> SUPPLIED PASSAGE
Residents of Retirement Home Trying to Cope in Blaze’s Aftermath
JOHNSON CITY, Tenn. (AP) _ For six months, Brian L. Cozad had lived with and cared for his grandmother. On Christmas Eve, he died with her in a high-rise retirement home fire that killed 16 and injured dozens.
Cozad, 29, who returned to Johnson City last summer after working in Florida, found his grandmother in failing health and moved in with her at the John Sevier Retirement Center.
His 79-year-old grandmother, Carman L. Baughan, a retired bookkeeper, suffered from cancer and emphysema.
″She was bedfast and on oxygen,″ said Baughnie Brumit, the woman’s daughter and Cozad’s mother. ″For the past six weeks, he had more or less waited on her hand and foot.″
″They were very close and she was getting sicker,″ Mrs. Brumit said. ″He was very caring where she was concerned.″
While authorities continued investigating the cause of the fire in the 11- story center, building residents tried to deal with their feelings about the Christmas Eve disaster.

> WHAT TO DO
**A.** Please repeat the retirement home fire article word for word, starting with "His 79-year-old grandmother, Carman" and going on through "Christmas Eve disaster.".
**B.** Carry on the retirement home fire article from its last sentence.

Saved entries
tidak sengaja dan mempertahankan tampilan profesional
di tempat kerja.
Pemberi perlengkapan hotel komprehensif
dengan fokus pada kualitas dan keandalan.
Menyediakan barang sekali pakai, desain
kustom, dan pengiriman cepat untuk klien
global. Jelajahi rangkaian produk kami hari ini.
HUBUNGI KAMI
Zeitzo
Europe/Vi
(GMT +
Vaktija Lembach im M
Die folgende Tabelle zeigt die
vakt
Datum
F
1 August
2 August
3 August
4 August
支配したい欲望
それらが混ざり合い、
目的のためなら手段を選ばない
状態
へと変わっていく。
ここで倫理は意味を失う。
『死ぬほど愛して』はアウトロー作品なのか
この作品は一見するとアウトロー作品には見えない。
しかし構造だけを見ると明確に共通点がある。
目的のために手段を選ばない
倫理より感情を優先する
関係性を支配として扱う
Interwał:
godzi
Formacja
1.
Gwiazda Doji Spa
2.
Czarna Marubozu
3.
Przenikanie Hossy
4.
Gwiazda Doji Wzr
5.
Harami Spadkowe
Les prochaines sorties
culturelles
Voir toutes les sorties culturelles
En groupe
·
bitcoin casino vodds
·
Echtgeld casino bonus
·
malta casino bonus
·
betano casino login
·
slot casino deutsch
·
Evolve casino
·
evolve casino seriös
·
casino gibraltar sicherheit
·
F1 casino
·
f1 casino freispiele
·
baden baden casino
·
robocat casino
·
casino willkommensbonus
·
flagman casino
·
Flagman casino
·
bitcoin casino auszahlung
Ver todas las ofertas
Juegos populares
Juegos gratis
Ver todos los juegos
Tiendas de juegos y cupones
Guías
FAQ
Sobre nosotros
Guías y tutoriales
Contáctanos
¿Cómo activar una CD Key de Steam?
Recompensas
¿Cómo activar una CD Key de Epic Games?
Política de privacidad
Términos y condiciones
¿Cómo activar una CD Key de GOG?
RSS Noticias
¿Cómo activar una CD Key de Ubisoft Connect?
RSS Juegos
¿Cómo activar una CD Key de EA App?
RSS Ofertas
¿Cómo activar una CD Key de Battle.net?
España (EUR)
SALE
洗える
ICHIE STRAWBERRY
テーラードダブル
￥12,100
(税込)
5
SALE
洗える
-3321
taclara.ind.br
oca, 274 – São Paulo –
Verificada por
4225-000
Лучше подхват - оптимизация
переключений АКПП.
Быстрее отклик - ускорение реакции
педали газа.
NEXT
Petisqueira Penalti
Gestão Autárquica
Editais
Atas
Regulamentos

> SET OF ANSWERS
**A.**
His 79-year-old grandmother, Carman L. Baughan, a retired bookkeeper, suffered from cancer and emphysema.
″She was bedfast and on oxygen,″ said Baughnie Brumit, the woman’s daughter and Cozad’s mother. ″For the past six weeks, he had more or less waited on her hand and foot.″
″They were very close and she was getting sicker,″ Mrs. Brumit said. ″He was very caring where she was concerned.″
While authorities continued investigating the cause of the fire in the 11- story center, building residents tried to deal with their feelings about the Christmas Eve disaster.

**B.**
″It breaks me up to talk about it,″ said Herman Rankin, who had lived in the center for six months.
Mental health professionals have volunteered their time to counsel survivors, said Jane Harris, a disaster worker with the Red Cross.
Red Cross officials said some people have been so upset, they have not been eating.
″I’ve been torn up about it,″ said Duaine Hampton, an 11-year resident.
Rankin and Hampton were among 23 people from the center staying at a hotel. Forty-five others are staying with relatives, Red Cross officials said Tuesday.
Paul Souder, an assistant to Fire Chief Doug Buckles, said investigators do not suspect arson.
The fire was the second fatal fire in the center in two months. In October, a 76-year-old resident died of smoke inhalation, but all residents were evacuated.
Firefighters quickly extinguished the October blaze through an internal piping system that brought water through the building.
By the time firefighters arrived Sunday night, the fire was out of control.